Carbon nanotube-based light emitting FETs for cheap organic lasers?

July 26, 2017 // By Julien Happich
Improving on previous research, a team of researchers from the University of Heidelberg (Germany) and the University of St Andrews (UK) has demonstrated electrically pumped near-infrared exciton-polariton emission at room temperature, using a SWCNT-based ambipolar LEFET embedded in an optical microcavity.

Publishing their results in Nature Materials under the paper title "Electrical pumping and tuning of exciton-polaritons in carbon nanotube microcavities", the researchers disclose a seemingly simple to manufacture device with a strong potential for laser applications.

The authors explain that while organic semiconductors are actively researched to design exciton-polariton lasing devices, low charge carrier mobilities have been hindering the applicability of such devices. Here they used single-walled carbon nanotubes (SWCNTs) embedded in a polymer matrix as a planar semiconducting material between source and drain electrodes, topping it up with a gate doubling up as a top mirror to form a light-emitting field-effect transistor (LEFET).
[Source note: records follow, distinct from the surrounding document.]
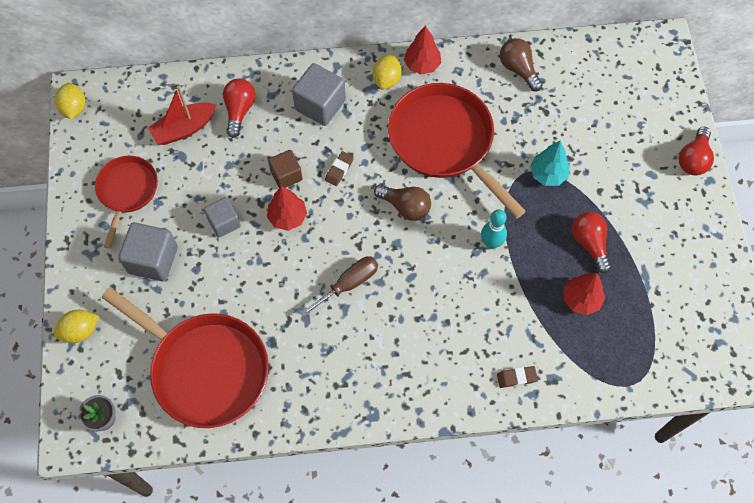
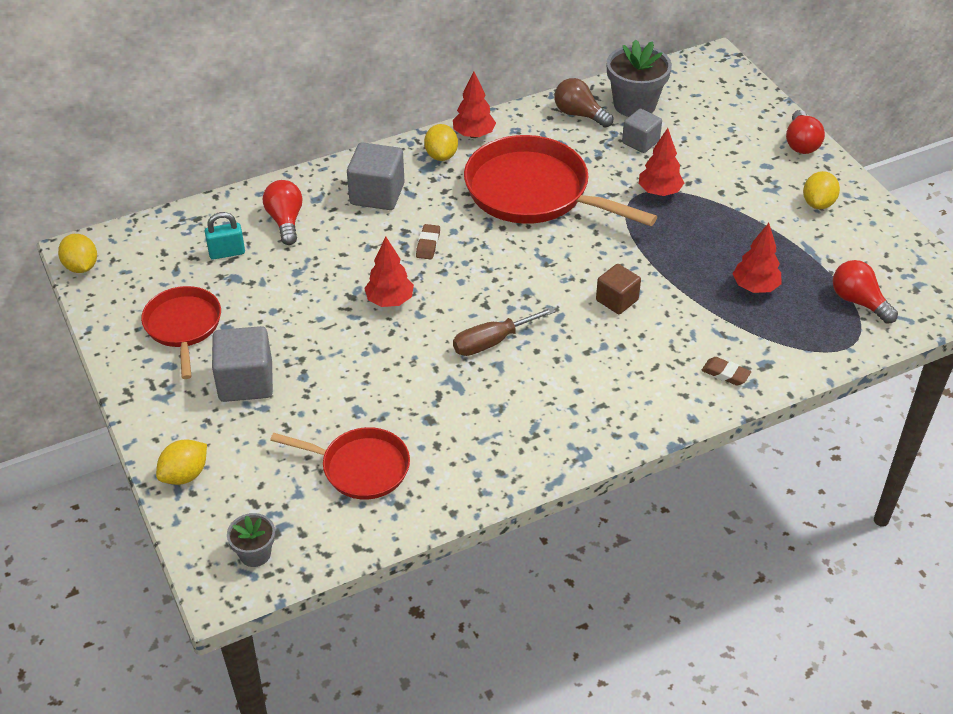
camera: 20 degrees left, 20 degrees down
red pan [101,287,269,428] -> red pan [270,427,410,500], size x0.58
red boat [148,86,217,145] -> turquoise padlock [205,212,245,260]
grey cube [204,197,241,237] -> grey cube moved to [622,109,662,153]
brown cube [268,150,302,188] -> brown cube moved to [596,264,641,314]
brown screwdriver [300,256,378,317] -> brown screwdriver turned 150 degrees counterclockwise [453,307,556,356]
brown light bulb [374,184,431,221] -> none
turquoise bowling pin [481,209,507,249] -> none
brown eraser [497,366,538,388] -> brown eraser turned 60 degrees clockwise [702,357,751,386]
turquoise tree [530,140,570,186] -> red tree [639,128,684,196]
red light bulb [572,212,611,273] -> red light bulb moved to [833,260,898,324]
none -> grey flower pot [607,39,672,117]
none -> yellow lemon [803,171,840,209]

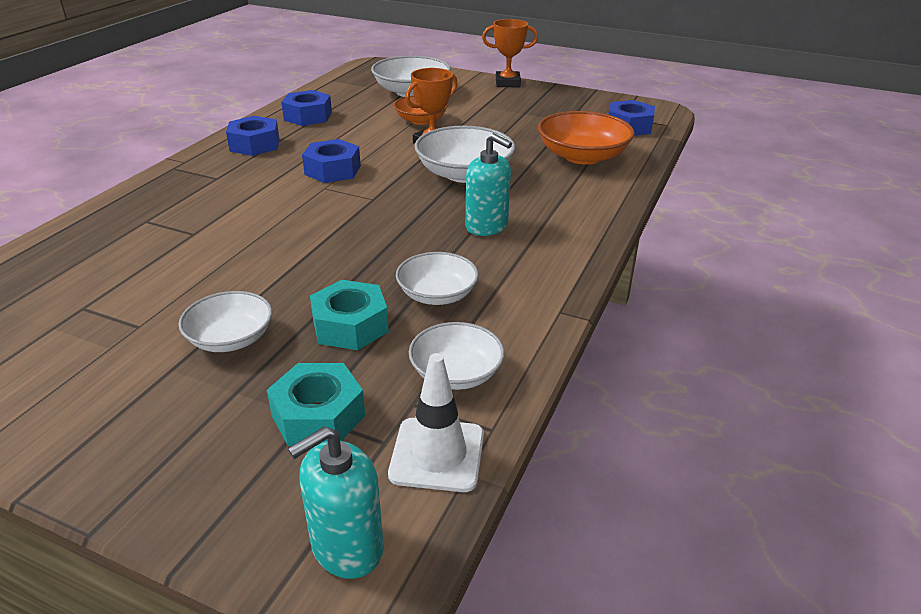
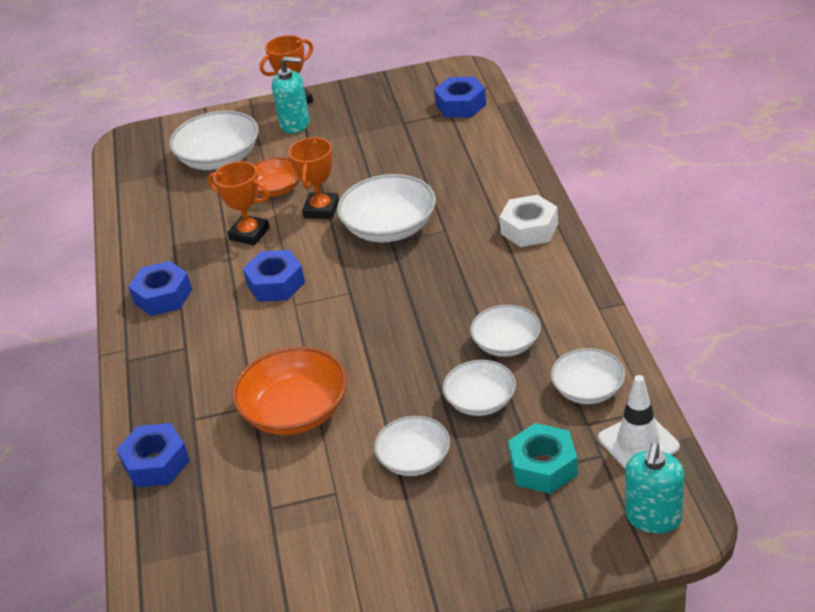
camera: 30 degrees left, 5 degrees up
blue nut [281,90,332,126] -> blue nut moved to [116,423,190,488]
turquoise nut [310,280,389,350] -> white bowl [443,360,516,416]
turquoise soap dispenser [465,133,512,236] -> turquoise soap dispenser moved to [272,57,310,134]
orange bowl [538,111,635,165] -> orange bowl moved to [232,347,347,435]
none -> orange trophy [208,161,270,246]
none -> white nut [500,195,558,247]

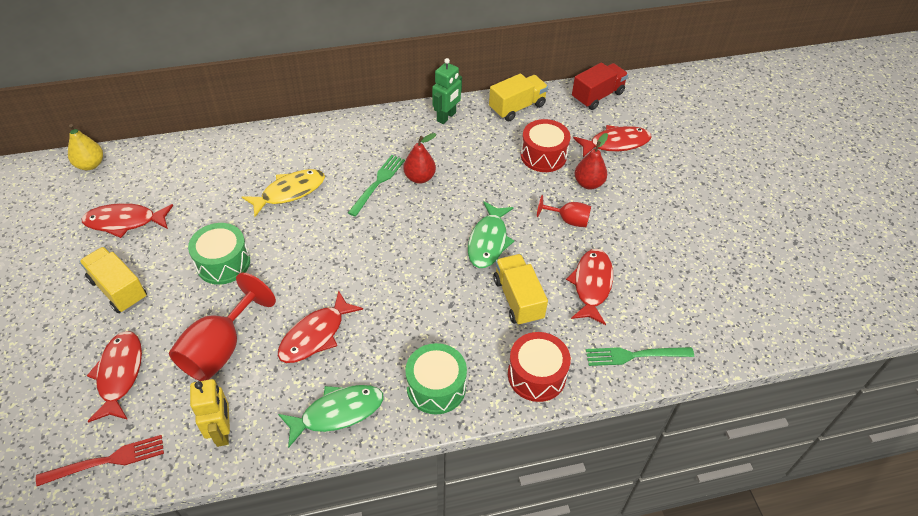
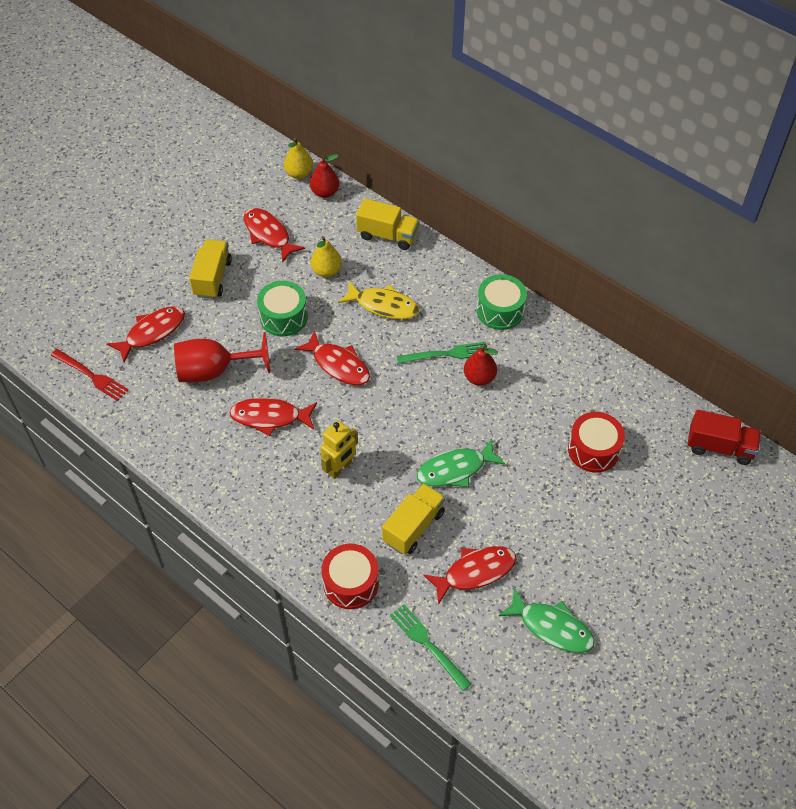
camera: 55 degrees right, 5 degrees up
yellow robot [190,379,230,447] -> yellow robot moved to [320,420,358,479]
green fish [278,385,384,448] -> green fish moved to [498,587,595,653]
green drum [405,343,467,414] -> green drum moved to [477,274,527,330]
green robot [432,58,462,124] -> none
yellow truck [489,73,548,121] -> yellow truck moved to [356,198,419,250]
red goblet [537,195,591,227] -> none
red fish [573,125,652,157] -> red fish moved to [294,330,370,385]
red pear [575,133,608,189] -> red pear moved to [310,154,340,198]
none -> yellow pear [311,236,342,277]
The carbon nanotubes are readily processed from solution and boast exceptionally high electron and hole mobilities.


Schematic geometry of a bottom-contact/top-gate
LEFET (top stack). By extending the structure with a
bottom mirror an optical microcavity is formed
between the top gate and the bottom mirror.

They built the whole device within an optical cavity formed perpendicular to the direction of charge transport, by the top gate mirror and a semitransparent bottom mirror electrically isolated by a layer of aluminium oxide, on a glass substrate. Through multiple experiments, they were able to tune the narrow-band polariton electroluminescence (EL) from 1,060 nm up to 1,530, by simply adjusting the cavity through different spacer thicknesses.